DALLAS (AP) _ Khandi Busby's siblings insisted Tuesday that she was a "good mama," but was bipolar, off her medications and denied psychiatric care the night before police say she threw her two sons off a highway overpass and then jumped after them.

"If people knew Khandi before this they would know that was not her," her sister Tameka Busby said outside the courtroom. "It wasn't nothing but an attack from the devil."

New details emerged Tuesday about Busby's mental decline, the same day a family court judge issued an order keeping the two boys, ages 6 and 8, in foster care.

The 8-year-old boy, who had been on life support, remains in the hospital and is in critical condition but "improving daily," said Marissa Gonzales of Child Protective Services. He has a broken arm and other injuries, his aunt said. His 6-year-old brother is already in foster care.

Busby remains jailed on charges of injury to a child and attempted murder. Her bond was set at $2 million.

Witnesses say she threw her sons from an overpass 22 feet onto Interstate 30 traffic lanes March 12 during morning rush-hour traffic, then jumped herself.
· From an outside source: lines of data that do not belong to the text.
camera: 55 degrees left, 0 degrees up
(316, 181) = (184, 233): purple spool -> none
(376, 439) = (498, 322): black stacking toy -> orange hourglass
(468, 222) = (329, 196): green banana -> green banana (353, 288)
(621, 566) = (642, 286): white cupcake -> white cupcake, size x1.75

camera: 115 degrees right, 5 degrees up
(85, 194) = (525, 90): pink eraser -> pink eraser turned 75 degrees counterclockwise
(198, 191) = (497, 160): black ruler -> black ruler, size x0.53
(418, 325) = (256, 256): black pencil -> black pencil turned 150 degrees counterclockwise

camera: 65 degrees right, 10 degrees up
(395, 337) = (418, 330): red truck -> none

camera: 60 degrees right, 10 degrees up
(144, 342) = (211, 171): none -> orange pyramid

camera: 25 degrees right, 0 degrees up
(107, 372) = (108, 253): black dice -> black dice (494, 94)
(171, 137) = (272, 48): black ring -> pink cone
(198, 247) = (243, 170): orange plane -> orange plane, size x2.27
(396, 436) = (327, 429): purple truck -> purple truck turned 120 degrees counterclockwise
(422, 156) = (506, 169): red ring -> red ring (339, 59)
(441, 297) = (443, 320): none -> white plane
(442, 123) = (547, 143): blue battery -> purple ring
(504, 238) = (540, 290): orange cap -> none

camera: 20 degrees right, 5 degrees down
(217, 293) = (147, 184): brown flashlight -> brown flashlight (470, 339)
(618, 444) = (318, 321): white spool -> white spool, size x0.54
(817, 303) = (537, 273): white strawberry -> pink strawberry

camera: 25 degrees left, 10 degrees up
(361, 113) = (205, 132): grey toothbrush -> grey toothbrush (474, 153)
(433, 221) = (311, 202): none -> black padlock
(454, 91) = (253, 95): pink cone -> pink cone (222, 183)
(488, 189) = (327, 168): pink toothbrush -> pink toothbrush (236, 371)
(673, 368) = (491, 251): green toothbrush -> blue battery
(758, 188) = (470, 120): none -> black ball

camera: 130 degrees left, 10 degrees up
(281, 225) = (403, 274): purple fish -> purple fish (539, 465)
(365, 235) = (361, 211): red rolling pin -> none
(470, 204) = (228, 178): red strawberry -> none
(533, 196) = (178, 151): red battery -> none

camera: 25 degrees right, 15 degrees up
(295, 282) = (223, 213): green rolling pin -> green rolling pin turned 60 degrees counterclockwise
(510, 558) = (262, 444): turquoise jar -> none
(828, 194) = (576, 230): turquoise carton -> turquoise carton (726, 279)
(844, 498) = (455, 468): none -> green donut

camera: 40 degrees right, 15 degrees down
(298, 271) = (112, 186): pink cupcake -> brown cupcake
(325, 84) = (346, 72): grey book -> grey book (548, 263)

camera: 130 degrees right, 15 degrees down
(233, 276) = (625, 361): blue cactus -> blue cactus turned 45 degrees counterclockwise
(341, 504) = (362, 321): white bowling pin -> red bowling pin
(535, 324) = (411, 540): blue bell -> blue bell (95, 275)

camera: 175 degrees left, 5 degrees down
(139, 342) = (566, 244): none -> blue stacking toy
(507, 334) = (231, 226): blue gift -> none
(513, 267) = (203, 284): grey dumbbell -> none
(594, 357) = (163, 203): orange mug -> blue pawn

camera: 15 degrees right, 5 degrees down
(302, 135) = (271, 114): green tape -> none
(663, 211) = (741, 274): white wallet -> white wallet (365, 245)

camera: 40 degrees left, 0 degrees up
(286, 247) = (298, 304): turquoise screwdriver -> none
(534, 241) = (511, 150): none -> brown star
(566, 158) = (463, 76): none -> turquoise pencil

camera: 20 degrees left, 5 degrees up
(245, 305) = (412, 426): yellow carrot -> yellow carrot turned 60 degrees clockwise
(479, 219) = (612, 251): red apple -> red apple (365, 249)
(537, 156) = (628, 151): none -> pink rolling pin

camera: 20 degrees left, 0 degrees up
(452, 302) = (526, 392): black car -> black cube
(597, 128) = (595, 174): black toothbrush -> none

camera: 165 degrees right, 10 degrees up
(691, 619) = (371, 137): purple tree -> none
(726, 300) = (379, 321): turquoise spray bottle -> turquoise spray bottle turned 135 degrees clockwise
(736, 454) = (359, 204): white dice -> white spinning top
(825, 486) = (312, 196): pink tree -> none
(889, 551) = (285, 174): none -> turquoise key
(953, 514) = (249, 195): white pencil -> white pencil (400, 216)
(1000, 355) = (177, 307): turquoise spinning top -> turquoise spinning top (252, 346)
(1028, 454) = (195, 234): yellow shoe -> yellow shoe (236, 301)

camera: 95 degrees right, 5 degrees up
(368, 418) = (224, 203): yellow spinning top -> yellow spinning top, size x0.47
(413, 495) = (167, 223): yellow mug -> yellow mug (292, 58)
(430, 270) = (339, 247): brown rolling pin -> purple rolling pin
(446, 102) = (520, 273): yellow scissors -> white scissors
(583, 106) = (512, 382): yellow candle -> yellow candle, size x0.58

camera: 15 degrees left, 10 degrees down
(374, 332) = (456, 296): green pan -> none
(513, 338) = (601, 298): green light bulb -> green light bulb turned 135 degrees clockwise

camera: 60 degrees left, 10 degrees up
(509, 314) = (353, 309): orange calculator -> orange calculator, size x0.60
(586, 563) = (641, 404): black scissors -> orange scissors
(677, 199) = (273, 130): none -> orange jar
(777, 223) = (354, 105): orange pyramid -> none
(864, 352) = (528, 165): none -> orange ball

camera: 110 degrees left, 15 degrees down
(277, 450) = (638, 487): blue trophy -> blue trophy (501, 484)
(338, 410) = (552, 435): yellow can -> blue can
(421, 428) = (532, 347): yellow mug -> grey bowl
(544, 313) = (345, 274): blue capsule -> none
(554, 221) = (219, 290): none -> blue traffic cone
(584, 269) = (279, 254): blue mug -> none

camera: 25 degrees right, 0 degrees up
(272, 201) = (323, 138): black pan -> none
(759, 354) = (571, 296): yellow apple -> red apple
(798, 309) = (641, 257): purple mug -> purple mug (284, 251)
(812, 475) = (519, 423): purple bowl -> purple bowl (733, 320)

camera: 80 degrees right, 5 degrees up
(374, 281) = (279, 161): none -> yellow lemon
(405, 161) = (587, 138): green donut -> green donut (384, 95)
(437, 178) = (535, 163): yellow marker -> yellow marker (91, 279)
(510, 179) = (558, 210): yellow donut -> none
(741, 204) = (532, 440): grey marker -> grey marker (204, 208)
She and one of the boys were hit by passing cars, but all three survived.

John Turner, Busby's father, said he saw his daughter throw the boys over the railing and leap after them. The whole incident took about four seconds, he said.

Busby tossed the older brother first, then the younger and "then she went over head first," Turner said. "I was speechless."

Turner said his daughter was diagnosed as bipolar last year and had recently stopped taking her medication. She had been receiving medical care at a mental health and mental retardation clinic.

Family members acknowledged the obvious signs of her mental decline, including convictions for assault and criminal trespass and three investigations by Child Protective Services on allegations of neglect. One investigation resulted in Busby taking parenting classes and another time the boys were placed in foster care for about five months.

A few days before the incident, one of Busby's sisters summoned an ambulance to have paramedics treat her sister because of her odd behavior. But "they refused to deal with her need," Khalilah Busby said.

"I knew something was wrong with her and she just wasn't herself," Khalilah Busby said. "Things happen, people get depressed and sometimes if you don't know how to bounce back and you don't have the support you need, you just lose it. She was out of her mind."

The night before the incident, Turner said, he tried to get her admitted to a psychiatric center but was turned away because she didn't have proper insurance coverage.

"He said, 'Yeah, your daughter needs treatment and needs to be admitted into the hospital. She needs some psychiatric help,'" Turner said a care worker told him. "I said, 'Can you keep her overnight?' They said, 'No, because the insurance doesn't cover it.'"

Tameka Busby said she was unsure if her sister's oldest son, still in the hospital, is aware of what happened.

"If he is ready, I am going to explain to him that your mama was not your mama at the time this incident happened," Tameka Busby said. "It wasn't her that did it."

Busby's sisters, as well as one of the boys' parental grandfathers, said they are unhappy with the boys staying in foster care. But the state has already ruled out placing the boys with some relatives because of Child Protective Services investigations into those homes, Gonzales said.

The judge's temporary custody order keeps the boys, ages 6 and 8, in foster care under the authority of Child Protective Services. A status hearing on their custody is scheduled for May 27.